Exercise passage ->
==========
Notice that the `<p>` tag has things like tags again inside of them, right? We can access the nested tags using a combination of list indexing and `.find_all` function again.

In [60]:
print(tags[1])
print()
print(tags[1].find_all('b'))

<p> <b color="red">This is a new paragraph!</b>
<br/> <b><i>This is a new sentence without a paragraph break, in bold italics.</i></b>
</p>

[<b color="red">This is a new paragraph!</b>, <b><i>This is a new sentence without a paragraph break, in bold italics.</i></b>]


## Parsing Website HTML

In [64]:
import requests

url = "https://www.newegg.ca/black-logitech-g-pro-x/p/N82E16826197345?Item=N82E16826197345"
result = requests.get(url)
print(result.text)

<!DOCTYPE html><html lang="en-ca" class="show-tab-store"><head><title>Logitech G Pro X Gaming Headset - Newegg.ca</title><meta charSet="utf-8"/><meta http-equiv="content-type" content="text/html; charset=UTF-8"/><meta name="referrer" content="always"/><meta name="keywords" content="Newegg, Newegg.ca, Logitech G Pro X Gaming Headset"/><meta name="description" content="Buy Logitech G Pro X Gaming Headset with fast shipping and top-rated customer service.Once you know, you Newegg!"/><meta property="og:image" content="https://c1.neweggimages.com/ProductImage/26-197-345-V09.jpg"/><meta property="og:description" content="Buy Logitech G Pro X Gaming Headset with fast shipping and top-rated customer service. Once you know, you Newegg!"/><meta property="og:title" content="Logitech G Pro X Gaming Headset - Newegg.com"/><meta property="og:url" content="https://www.newegg.ca/black-logitech-g-pro-x/p/N82E16826197345"/><meta property="og:type" content="website"/><meta name="language" content="englis

Instead of using `result.text`, we can use Beautiful Soup to parse the html text!

In [70]:
url = "https://www.newegg.ca/black-logitech-g-pro-x/p/N82E16826197345?Item=N82E16826197345"
result = requests.get(url)
doc = BeautifulSoup(result.text, 'html.parser')
print(doc.prettify)
==========
Dataset entries ->

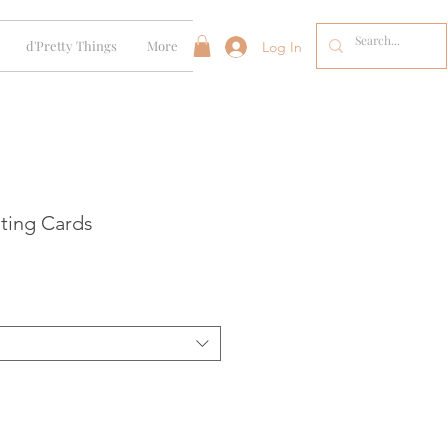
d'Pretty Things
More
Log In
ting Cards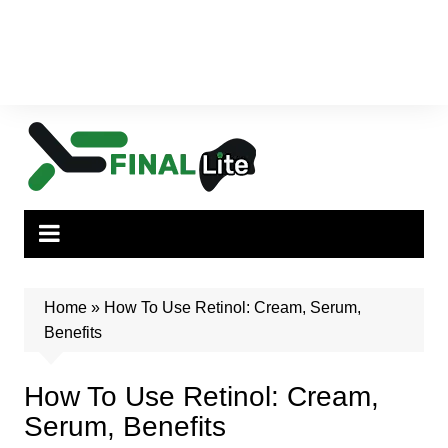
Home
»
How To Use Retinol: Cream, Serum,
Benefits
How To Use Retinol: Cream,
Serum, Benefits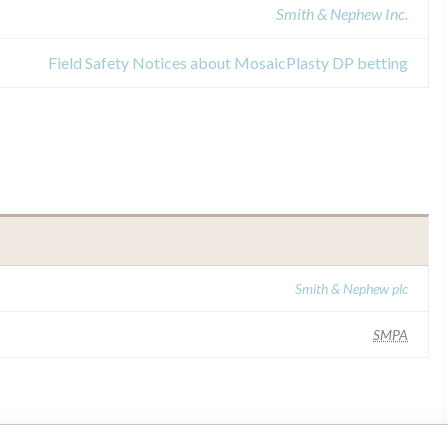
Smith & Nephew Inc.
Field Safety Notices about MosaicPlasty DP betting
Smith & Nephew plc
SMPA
==========
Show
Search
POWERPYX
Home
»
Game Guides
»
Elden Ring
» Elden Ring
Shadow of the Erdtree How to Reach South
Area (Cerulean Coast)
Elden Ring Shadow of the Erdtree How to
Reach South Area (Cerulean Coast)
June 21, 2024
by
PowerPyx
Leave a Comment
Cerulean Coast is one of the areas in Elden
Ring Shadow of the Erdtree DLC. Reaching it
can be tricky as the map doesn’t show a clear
==========
Using the information ->
1. In the web-scraping tutorial, what combination does it say can be used to access the tags nested inside the `<p>` tag?
2. Resume the web-scraping tutorial after its final line of code.

Expected results ->
1. A combination of list indexing and the `.find_all` function.

2.
<bound method Tag.prettify of <!DOCTYPE html>
<html class="show-tab-store" lang="en-ca"><head><title>Logitech G Pro X Gaming Headset - Newegg.ca</title><meta charset="utf-8"/><meta content="text/html; charset=utf-8" http-equiv="content-type"/><meta content="always" name="referrer"/><meta content="Newegg, Newegg.ca, Logitech G Pro X Gaming Headset" name="keywords"/><meta content="Buy Logitech G Pro X Gaming Headset with fast shipping and top-rated customer service.Once you know, you Newegg!" name="description"/><meta content="https://c1.neweggimages.com/ProductImage/26-197-345-V09.jpg" property="og:image"/><meta content="Buy Logitech G Pro X Gaming Headset with fast shipping and top-rated customer service. Once you know, you Newegg!" property="og:description"/><meta content="Logitech G Pro X Gaming Headset - Newegg.com" property="og:title"/><meta content="https://www.newegg.ca/black-logitech-g-pro-x/p/N82E16826197345" property="og:url"/><meta content="website" property="og:type"/><meta 

## Locating Text

Say we want to know the price of the goods sold on the page. We can locate it by using `.find_all(text = '<special_keyword>)'`

In [73]:
prices = doc.find_all(text = '$')
print(prices)

['$', '$']


That's not really helpful since we want to get the entire things, that is the actual price. To get there, we need to know the concept of Beautiful Soup Tree Structure. Then we will use the dollar sign above to get what the actual price is.

## Beautiful Soup Tree Structure

In Beautiful Soup, everything is in tree-like structure, similar to any HTML document

In [85]:
parent = prices[0].parent
print(parent)

<li class="price-current"><span class="price-current-label"></span>$<strong>119</strong><sup>.99</sup></li>


Notice that the parent for `$` is the `<li>` tag. Here, we can go to the tag `<strong>` to get access to the price.

In [86]:
strong = parent.find('strong')
print(strong.string)

119


We can also use `.stripped_strings` to get all the contents inside the `<li>` tag.

In [91]:
value = list(parent.stripped_strings)
print(value)
value = ''.join(value)
print(value)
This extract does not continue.